Nick Catley on his chance encounter with a not-so Watford legend

 

As a Watford supporter for 40 years, plenty of them spent in West Herts, you’d think I’d be bumping into Watford players all the time. But until Halloween 2017, excluding pre-planned events (open days, book signings and so on), I never had.

Partly that’s chance, and partly it’s my poor memory for faces (not handy as a teacher – luckily most kids seem to be called Oliver or Emily at the moment). More than that, though, I’ve always believed you should never meet your heroes. And with the best will in the world, my brush with a footballer didn’t test that maxim much.

I was sitting in the stand at Sutton Coldfield Town on a Tuesday night, as you do. Earwigging conversations at non-League football is a constant joy, whether they’re about internal club politics (Charlie means well, but he hasn’t got a clue), Margaret’s leg (they had to operate before it went gangrenous), or even, just occasionally, the game itself (how many TIMES, Jonah?) On this occasion, though, someone was talking about playing for Nottingham Forest, and I tuned in a little more closely. He then mentioned a move to Watford, and had I been a cartoon character, ear trumpets would have sprouted from my head, accompanied by a klaxon.

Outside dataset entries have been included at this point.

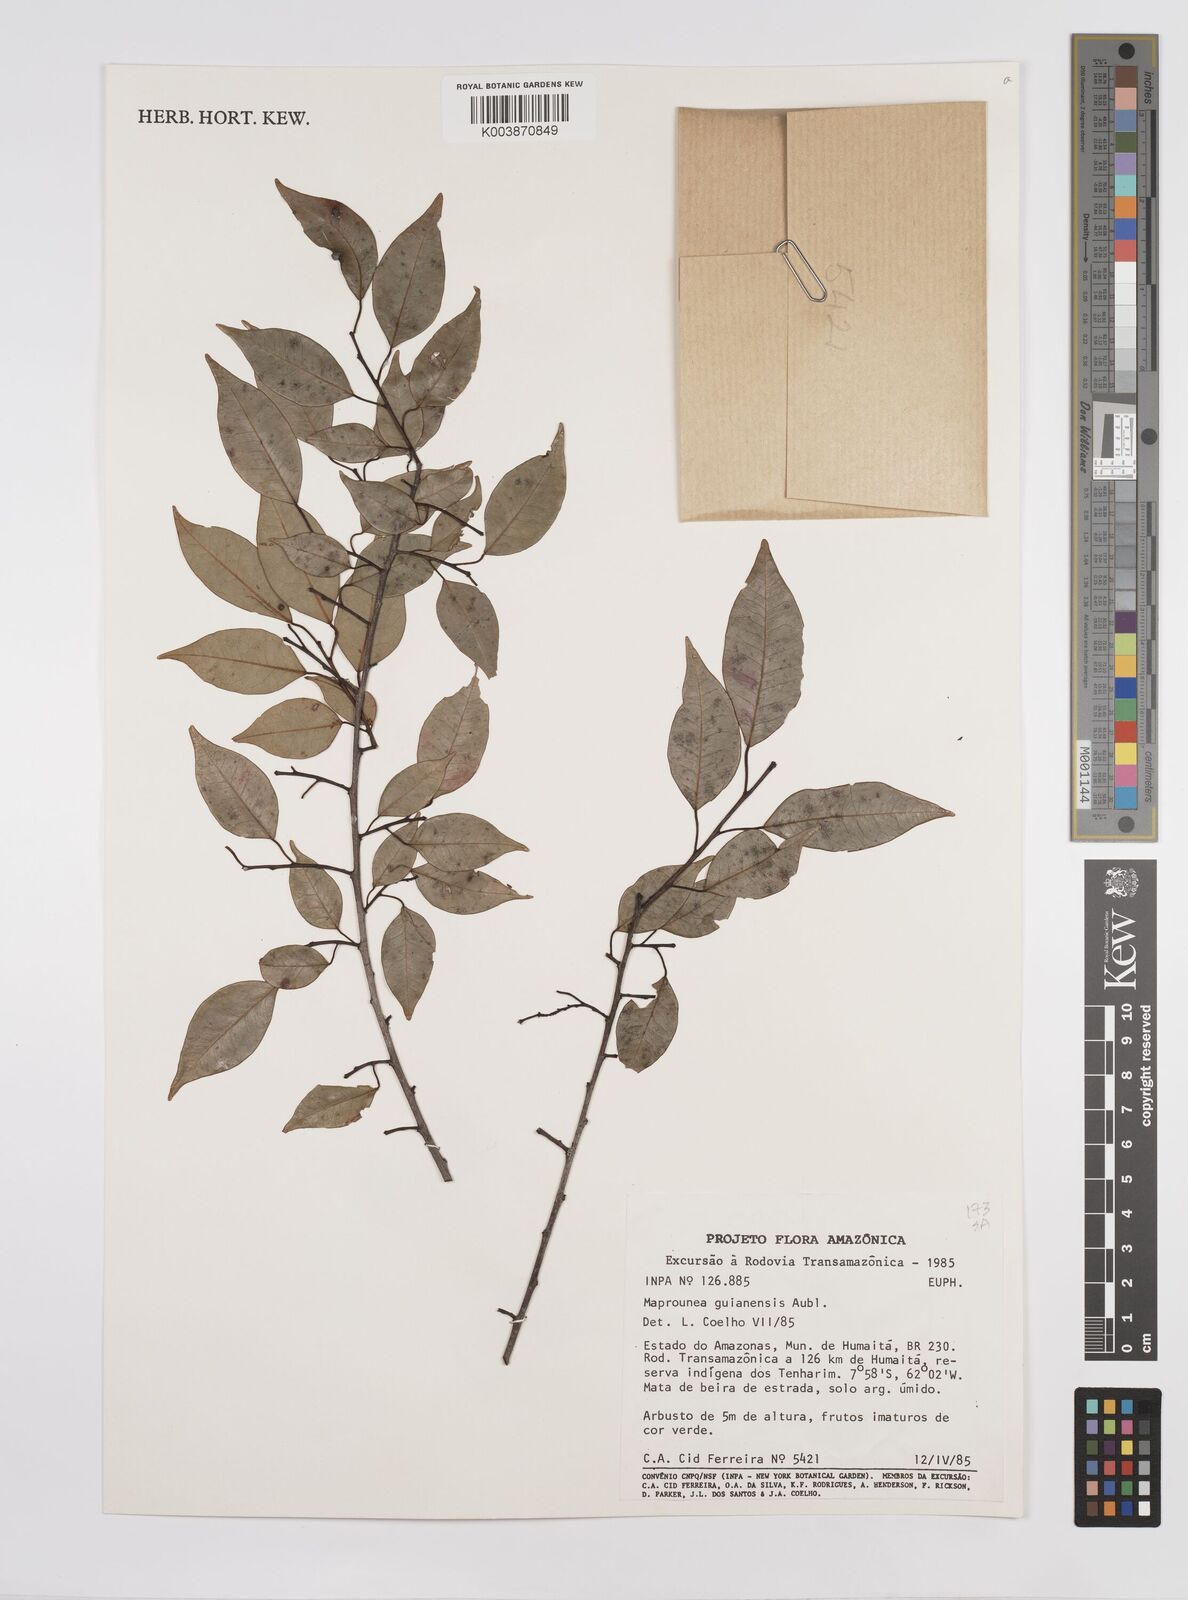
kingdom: Plantae
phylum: Tracheophyta
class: Magnoliopsida
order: Malpighiales
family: Euphorbiaceae
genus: Maprounea
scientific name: Maprounea guianensis
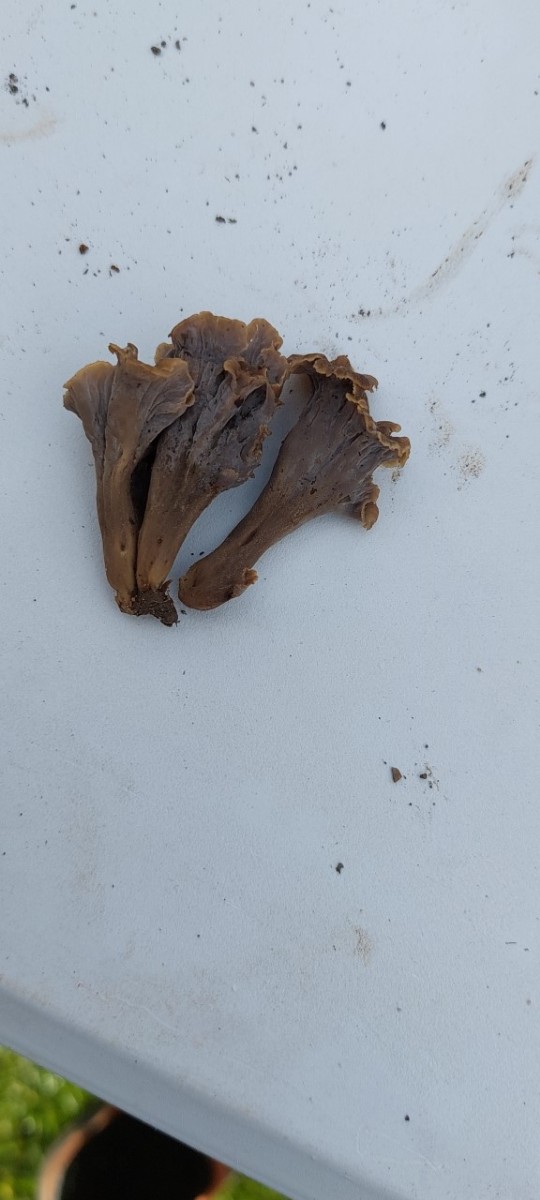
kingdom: Fungi
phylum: Basidiomycota
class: Agaricomycetes
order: Cantharellales
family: Hydnaceae
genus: Craterellus
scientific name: Craterellus undulatus
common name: liden kantarel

He’d apparently moved on our promotion to the Premier League because (quite reasonably) the money was good, and by this stage I knew I must have seen him play at some point. I did that thing of looking behind me at an unspecified point towards the back of the stand, then casually flicking my eyes across so he didn’t know I was staring (he knew I was staring). But still not a clue. However, a quick Google of the details revealed Des Lyttle was sitting behind me.

I immediately demonstrated why I’d decided not to meet any players previously, garbling a hello and incoherently recounting my one memory of his time at Watford – a fizzing volley against Liverpool which just cleared the bar, but would have rivalled Van Basten at his finest if just a few inches lower (I wouldn’t believe me either, but I’ve checked the highlights and it’s true). I asked him for my first-ever selfie – I still don’t know why, really – and he generously posed. Of course, I botched the encounter further by messing up the photo, meaning I had to ask him to smile inanely again – which, to his eternal credit, he did.

Shortly afterwards I slunk off like a repentant dog leaving the scene of a broken vase, feeling that Des might not want everything he said analysed by some bloke who couldn’t operate his own phone. But rather than remembering him as the kind of player you end up with when faced with a very short close-season following promotion, I now think of his kindness on a cold night in Sutton Coldfield. I still don’t want to meet my heroes, but maybe in future I’ll say hello to those who don’t quite meet that description.